Before leaving Tokyo I had memorised the verse, and I was in no doubt that I had spoken it correctly, but what became immediately apparent from the proofs was that no one had realised it was a haiku. It took me a day or two to relocate the source, which turned out to be Harold G Henderson’s best-selling book, An Introduction to Haiku, still one of the best introductions to the form in my opinion. Henderson translates the verse in the following way:
On how to sing / the frog school and the skylark school / are arguing.
Helpfully he includes the Japanese, which I had quoted when I spoke but which now appeared without quotation marks in the proofs.

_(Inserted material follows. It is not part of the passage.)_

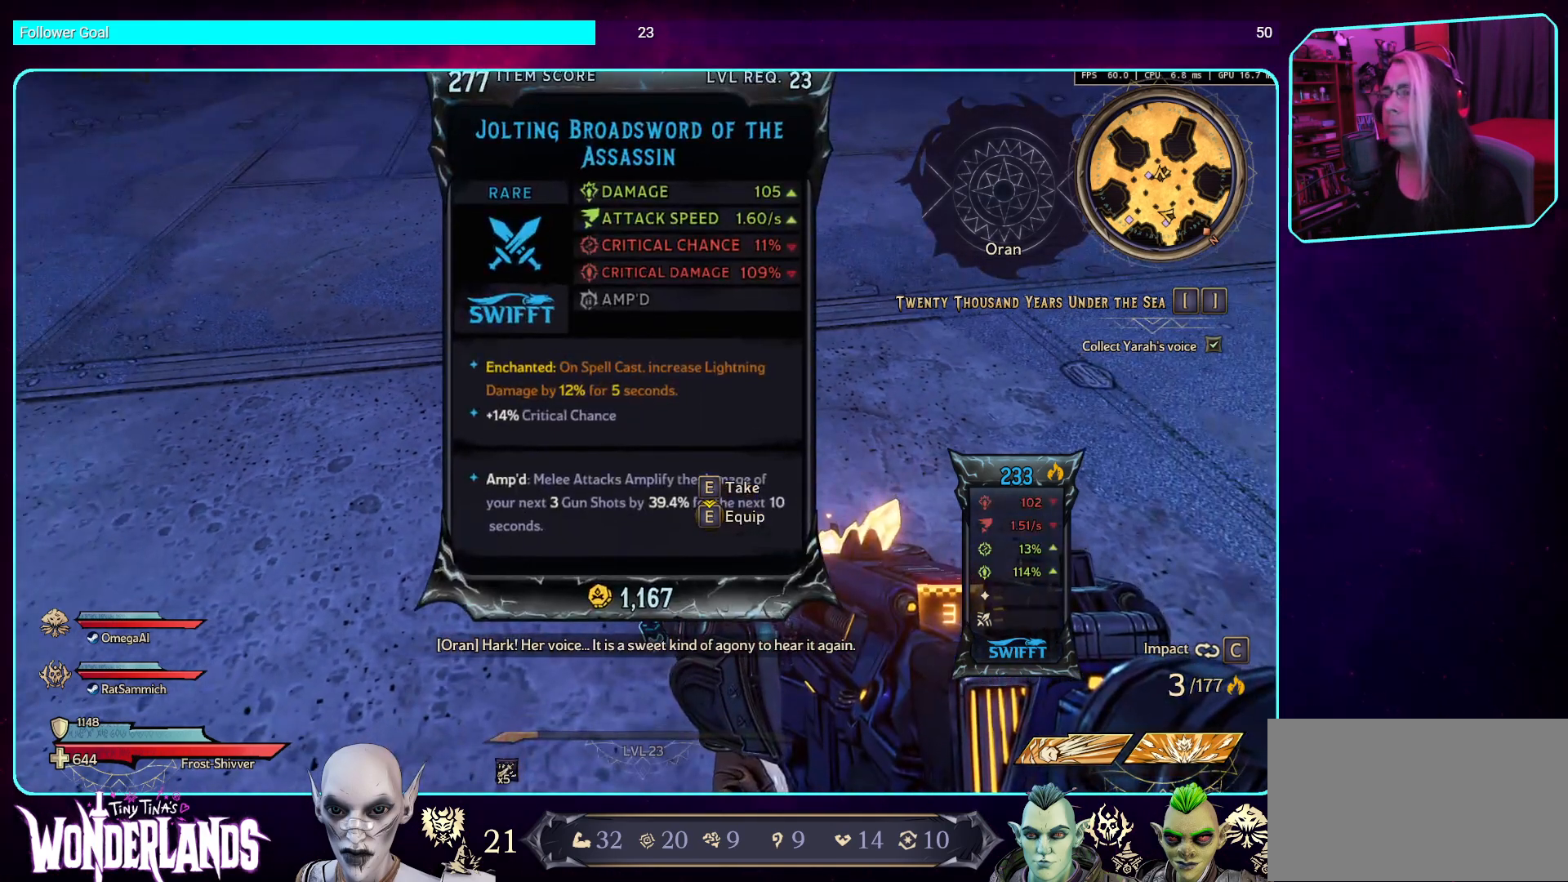
{"keys": [], "mouse": [], "events": []}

Because the verse was included in the book, I had assumed it was a famous verse, and it evidently wasn’t. Since Shiki left about eighteen thousand haiku, it is hardly surprising that this one was not well-known.
Happily I managed to get the text corrected before it went into print so that at least a later reader would understand it. At the time my general point was picked up sympathetically by the chairman, and didn’t go too far astray. And now the amended text appears at the back of the very handsome commemorative booklet [to be reviewed in BS 12/4 Ed] produced in Matsuyama. Ehime: One Hundred Haiku runs to over a hundred pages, and includes English versions of the haiku, though not of the symposium discussion printed at the end. Twenty of the haiku have been paired with special flower arrangements, of which the appropriate photograph appears opposite each verse. Some of the pictures - experimental arrangements matched intuitively with the poem - are stunningly beautiful.
Last year no awards were made, but this year another set of the Masaoka Shiki International Haiku Awards (which are supported by the British Haiku Society) will be given.
Mist from the offing
moves slowly up the inlet -
the cry of a kite
Note: David Burleigh has lived in Tokyo for over twenty years and has collaborated on translations, including an anthology of modern haiku, A Hidden Pond, edited by Kōko Katō. He is a member of the Working Group for the Masaoka Shiki International Haiku Awards, but writes himself in English.